Gabriella Alice Karin
Gabriella Alice Karin

Reputation: 31

Shell sort running time on pre-sorted list (best case)

I'm confused on the running time of shell sort if the list is pre-sorted (best case). Is it O(n) or O(n log n)?

    for(k=n/2; k>0; k/=2)
       for(i=k; i<n; i++)
           for(j=i;j>k; j-=k)
              if(a[j-k]>a[j]) swap
              else break;

Shell sort is based on insertion sort, and insertion sort has O(n) running time for pre-sorted list, however, by introducing gaps (outermost loop), I don't know if it makes the running time of shell sort O(n log n) for pre-sorted list.

Thank's for the help

Upvotes: 2

Views: 6881

Answers (4)

Somebody
Somebody

Reputation: 11

If you're using log(n) compares for an array of length n, then you will have a time complexity of n log (n)

Otherwise, if you always use a constant amount of compares (such as 3), you will get O(n)

In general, if you use k gap values, your time complexity will be O(kn). People saying the best case is O(n log n) use log n gap values and people who say it's O(n) refer to always using a constant number of gap values regardless of the input.

Upvotes: 1

Olof Forshell
Olof Forshell

Reputation: 3274

The best case is O(n). Here's why:

Let's start with insertion sort. An already sorted list of n entries will require n minus 1 comparisons to complete (no exchanges necessary).

Put the insertion sort in the context of a shellsort with a single increment, 1. An already sorted list of n entries will require n minus the gap (1).

Suppose you have two gaps 5 followed by 1 and n is greater than 5. An already sorted list will require n-5 comparisons to process the first gap (no exchanges necessary) plus n-1 comparisons for the second or 2n-6 (no exchanges necessary).

It doesn't matter if you used n as input to generate the gaps. You end up with each gap being a constant value c (the final c being 1).

So the algorithm for the best case is "n*number of gaps - the sum of all gaps".

I don't see how "n*number of gaps - ..." could be anything other than O(n).

I know most discussions put it as something else and I get the impression that no one has bothered to sit down and do the math. As you can see, it's not rocket science.

Upvotes: 0

Jerry Coffin
Jerry Coffin

Reputation: 490408

I think (at least as normally implemented) it's approximately O(n log n), though the exact number is going to depend on the progression you use.

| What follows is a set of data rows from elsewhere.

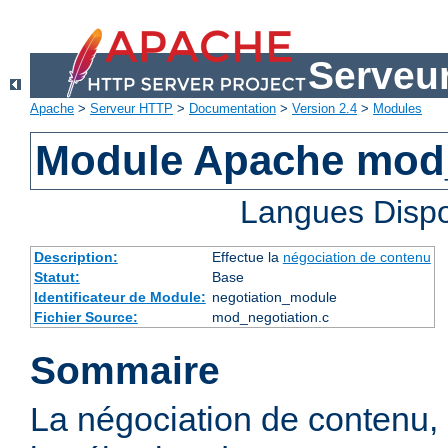
Serveu
Apache
>
Serveur HTTP
>
Documentation
>
Version 2.4
>
Modules
Module Apache mod_
Langues Dispo
Description:
Effectue la
négociation de contenu
Statut:
Base
Identificateur de Module:
negotiation_module
Fichier Source:
mod_negotiation.c
Sommaire
La négociation de contenu,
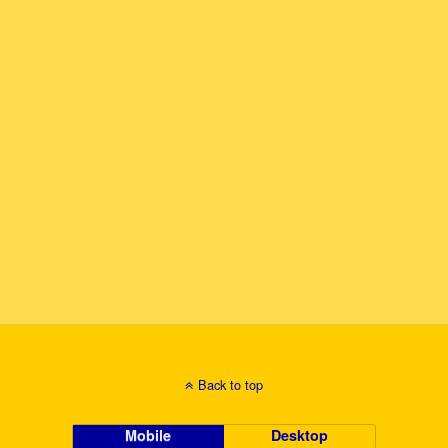
Back to top
Mobile
Desktop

For example, in the first iteration you invoke insertion sort, let's say, five times, each sorting every fifth element. Since each of these is linear on the number of elements sorted, you get linear complexity overall.

In the next iteration you invoke insertion sort, say, twice, sorting every other element. Again, linear overall.

In the third, you do insertion sort on every element, again linear.

In short, you have a linear algorithm invoked a (roughly) logarithmic number of times, so it should be about O(n log n) overall. That assumes some sort of geometric progression in the step sizes you use, which is common but (perhaps) not absolutely required.

Upvotes: 1

Igor ostrovsky
Igor ostrovsky

Reputation: 7392

In the best case when the data is already ordered, the innermost loop will never swap. It will always immediately break, since the left value is known to be smaller than the right value:

for(k=n/2; k>0; k/=2)
   for(i=k; i<n; i++)
       for(j=i;j>k; j-=k)
          if(false) swap
          else break;

So, the algorithm collapses to this:

for(k=n/2; k>0; k/=2)
   for(i=k; i<n; i++)
      no_op()

The best case then becomes:

O((n - n/2) + (n - n/4) + (n - n/8) + ... + (n - 1)) 
= O(nlog(n) - n) 
= O(nlog(n))

That said, according to Wikipedia, some other variants of Shell Sort do have an O(N) best case.